» PROBLEM
Set the data below down again, exactly, with every picture left out.

---------- TASK DATA ----------

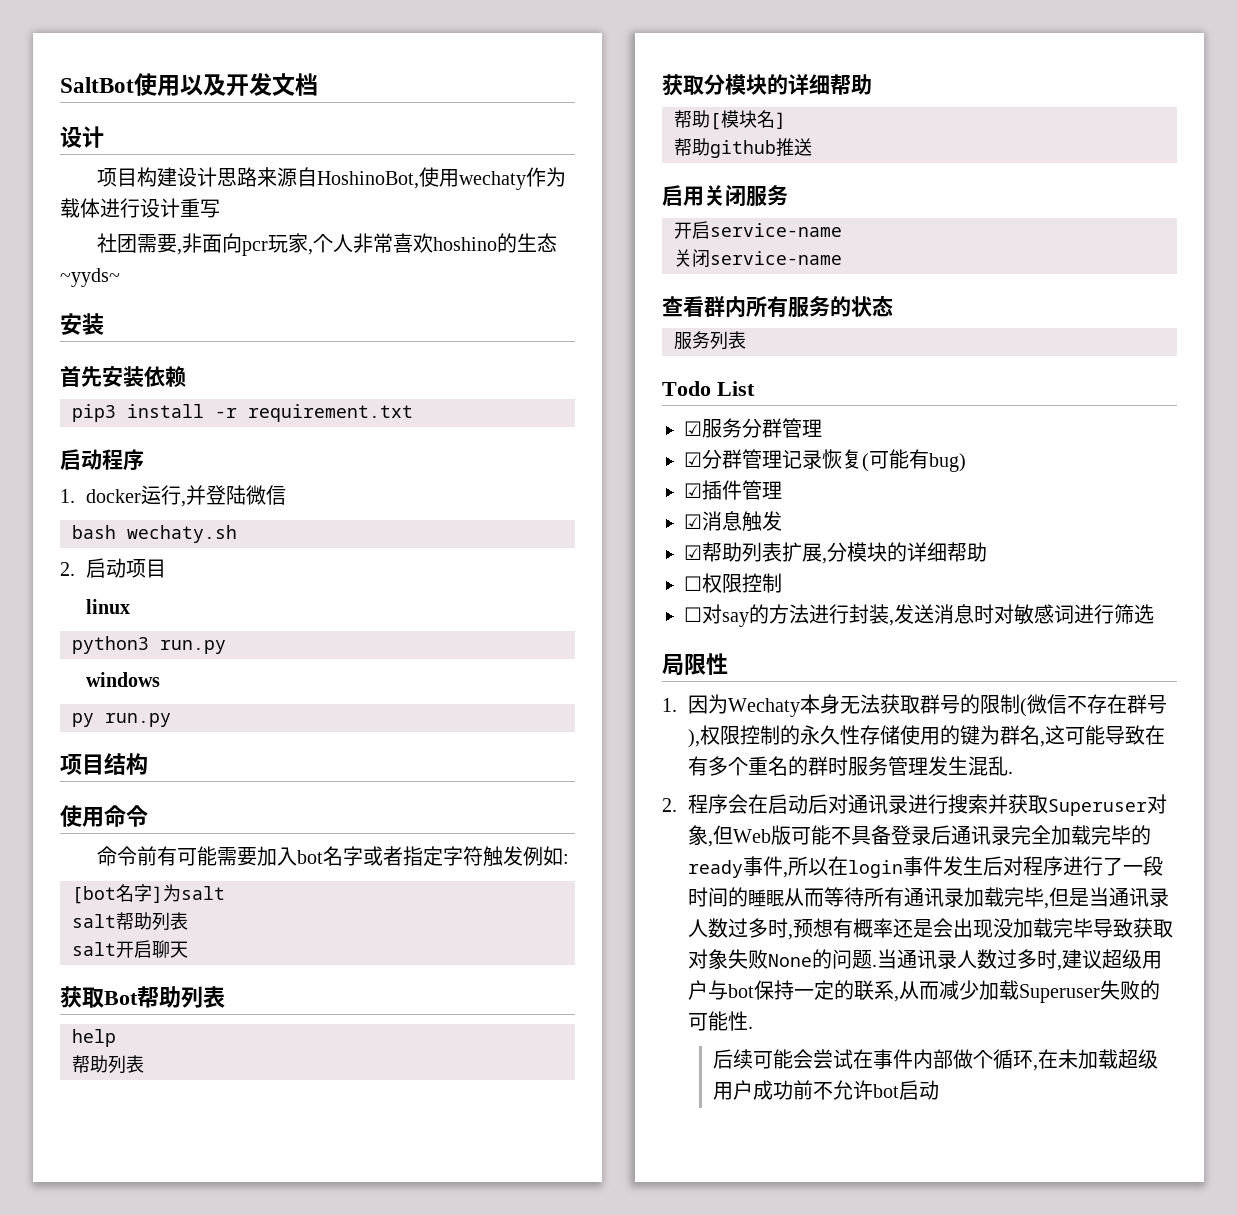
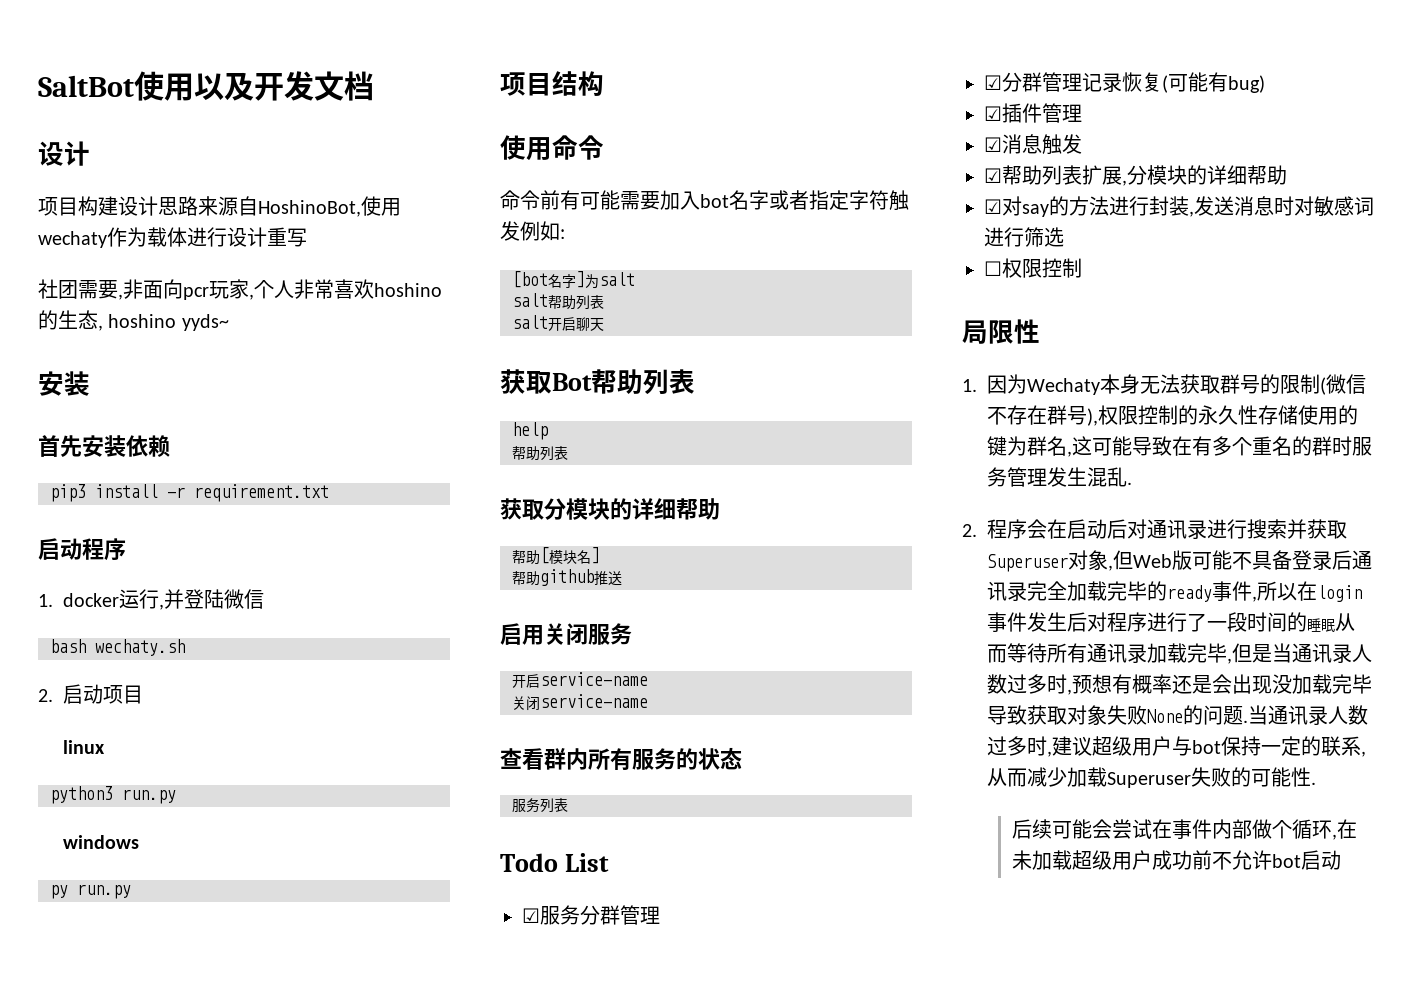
[60,268,120,287] ~yyds~ -> [98,314,229,331] , hoshino yyds~
[684,573,782,593] [684,607,702,622] ☐权限控制 // ☐ -> [984,199,1002,214] ☑
(1154, 614) none -> [984,258,1082,278] // ☐权限控制

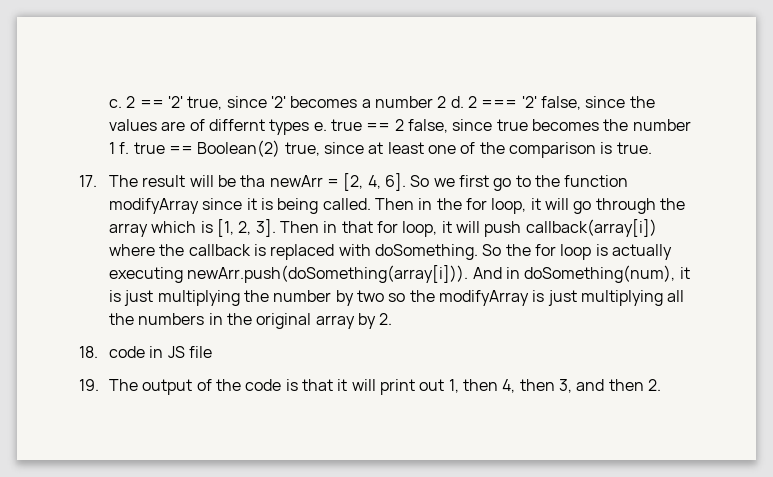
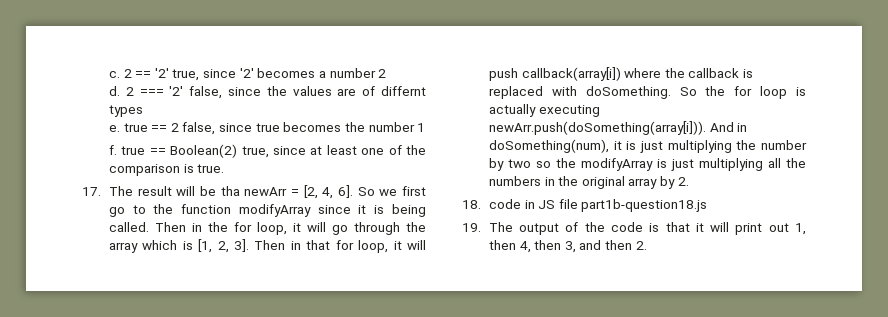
(447, 102) none -> (387, 73) //
(310, 127) none -> (143, 111) //
(116, 148) none -> (426, 127) //
(213, 352) none -> [581,199,708,212] part1b-question18.js

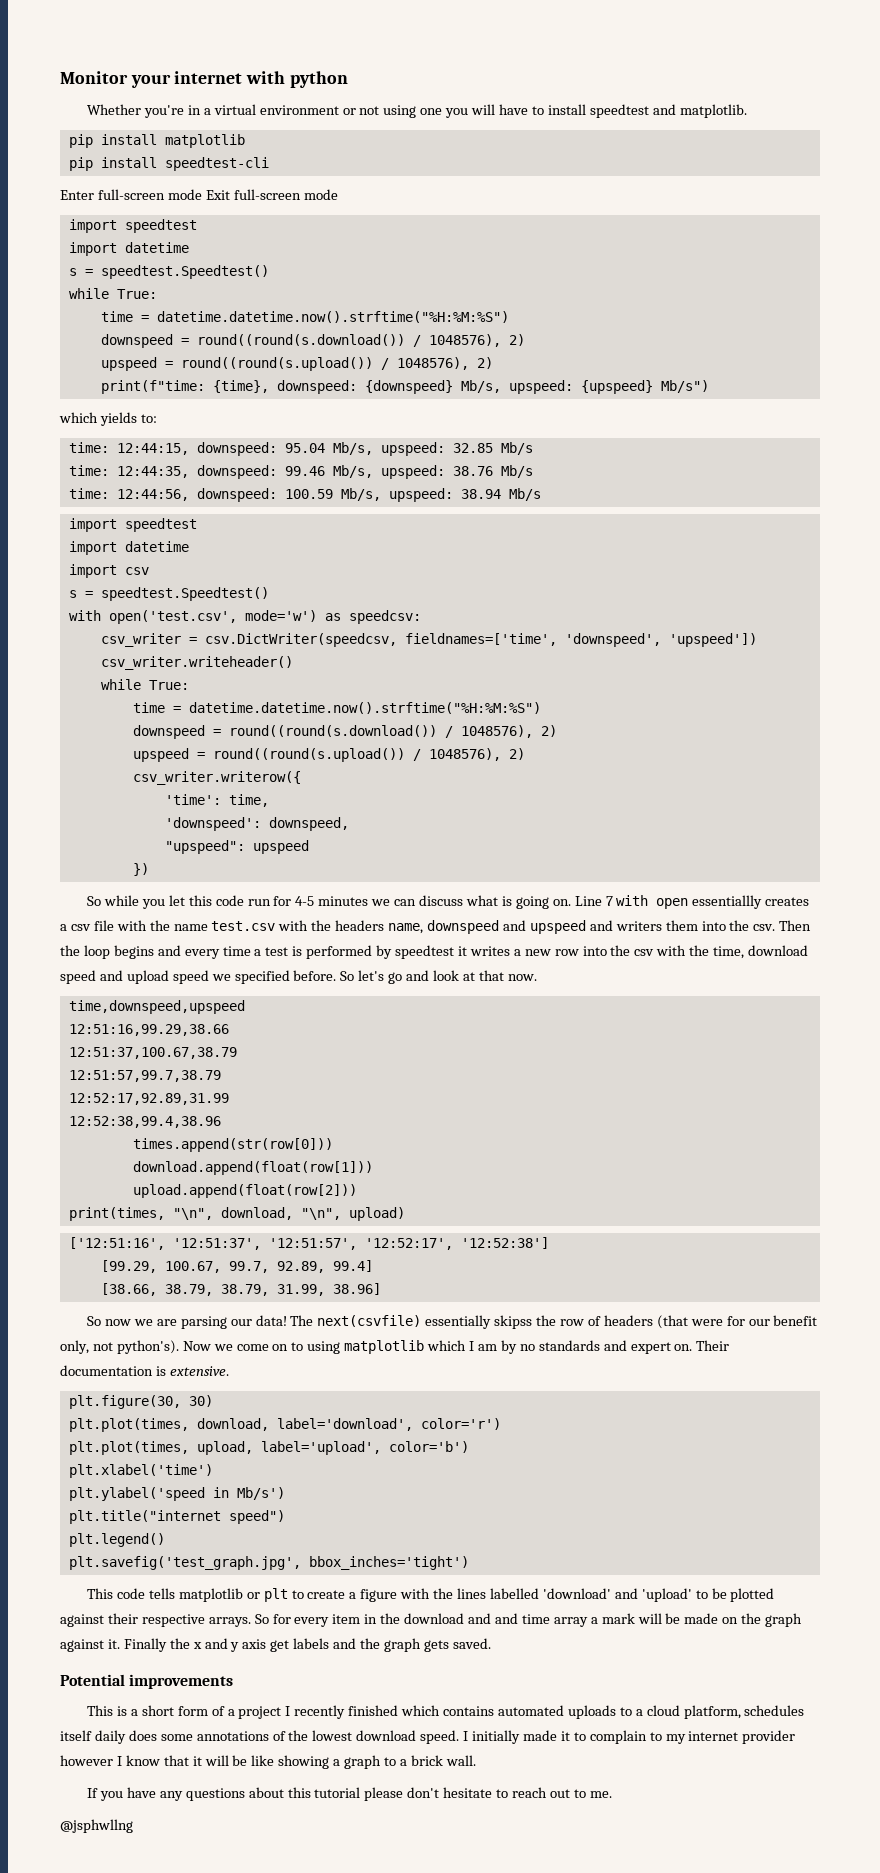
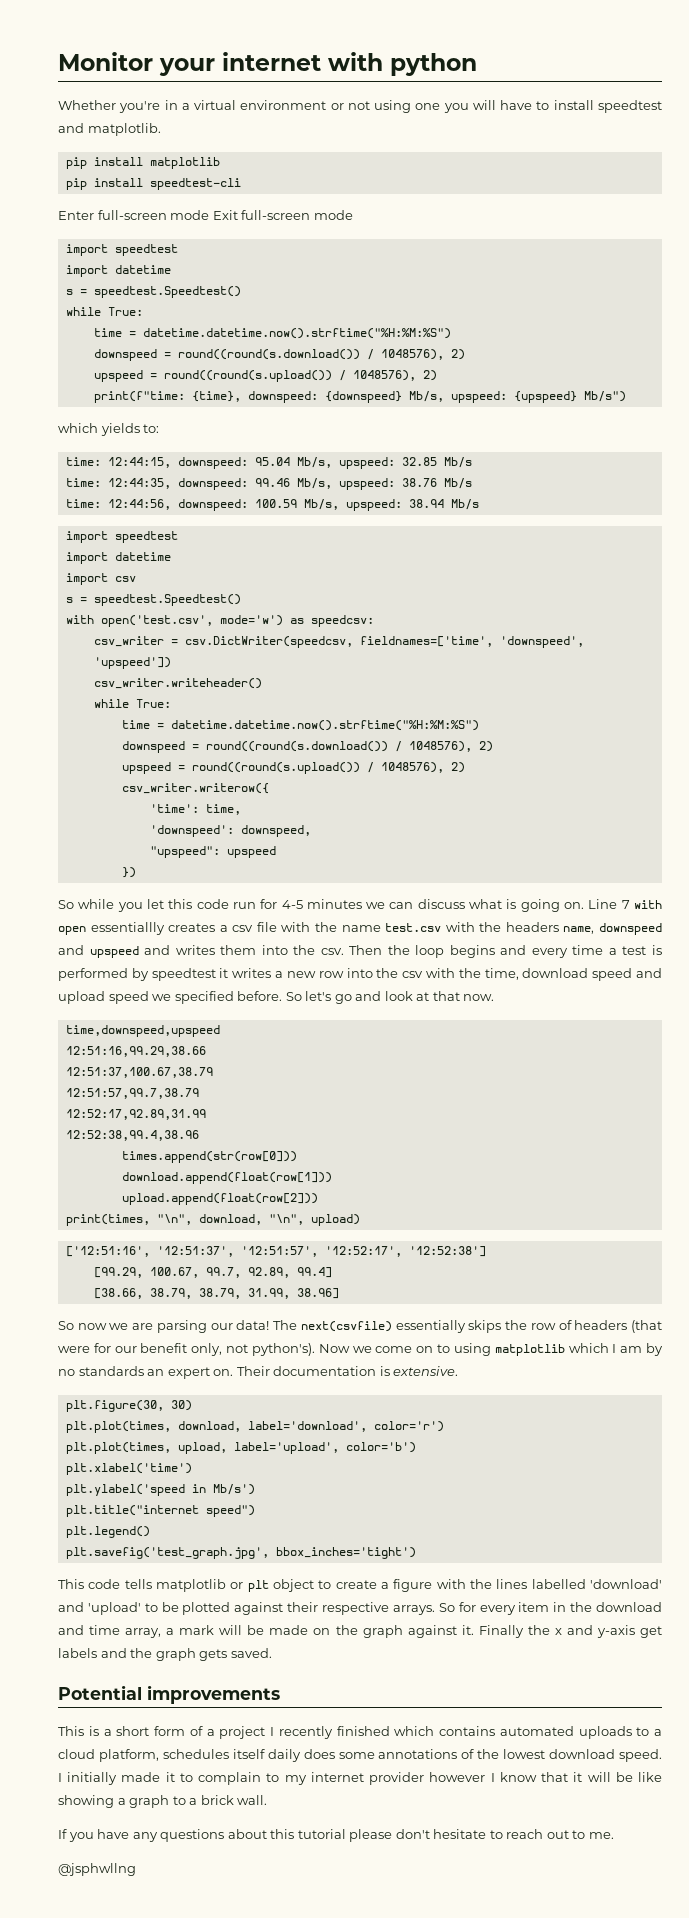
[615,921,662,931] writers -> [175,945,215,955] writes
[494,1315,533,1329] skipss -> [468,1320,502,1333] skips
[603,1340,627,1351] and -> [147,1369,165,1376] an
(288, 1595) none -> [273,1579,314,1592] object
[494,1613,588,1627] and time array -> [89,1625,162,1638] time array,
[230,1639,267,1652] y axis -> [596,1625,635,1638] y-axis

----------

» ANSWER BOX
[60,268,120,287] ~yyds~ -> [98,314,229,331] , hoshino yyds~
[684,573,782,593] [684,607,702,622] ☐权限控制 // ☐ -> [984,199,1002,214] ☑
(1154, 614) none -> [984,258,1082,278] // ☐权限控制

(447, 102) none -> (387, 73) //
(310, 127) none -> (143, 111) //
(116, 148) none -> (426, 127) //
(213, 352) none -> [581,199,708,212] part1b-question18.js

[615,921,662,931] writers -> [175,945,215,955] writes
[494,1315,533,1329] skipss -> [468,1320,502,1333] skips
[603,1340,627,1351] and -> [147,1369,165,1376] an
(288, 1595) none -> [273,1579,314,1592] object
[494,1613,588,1627] and time array -> [89,1625,162,1638] time array,
[230,1639,267,1652] y axis -> [596,1625,635,1638] y-axis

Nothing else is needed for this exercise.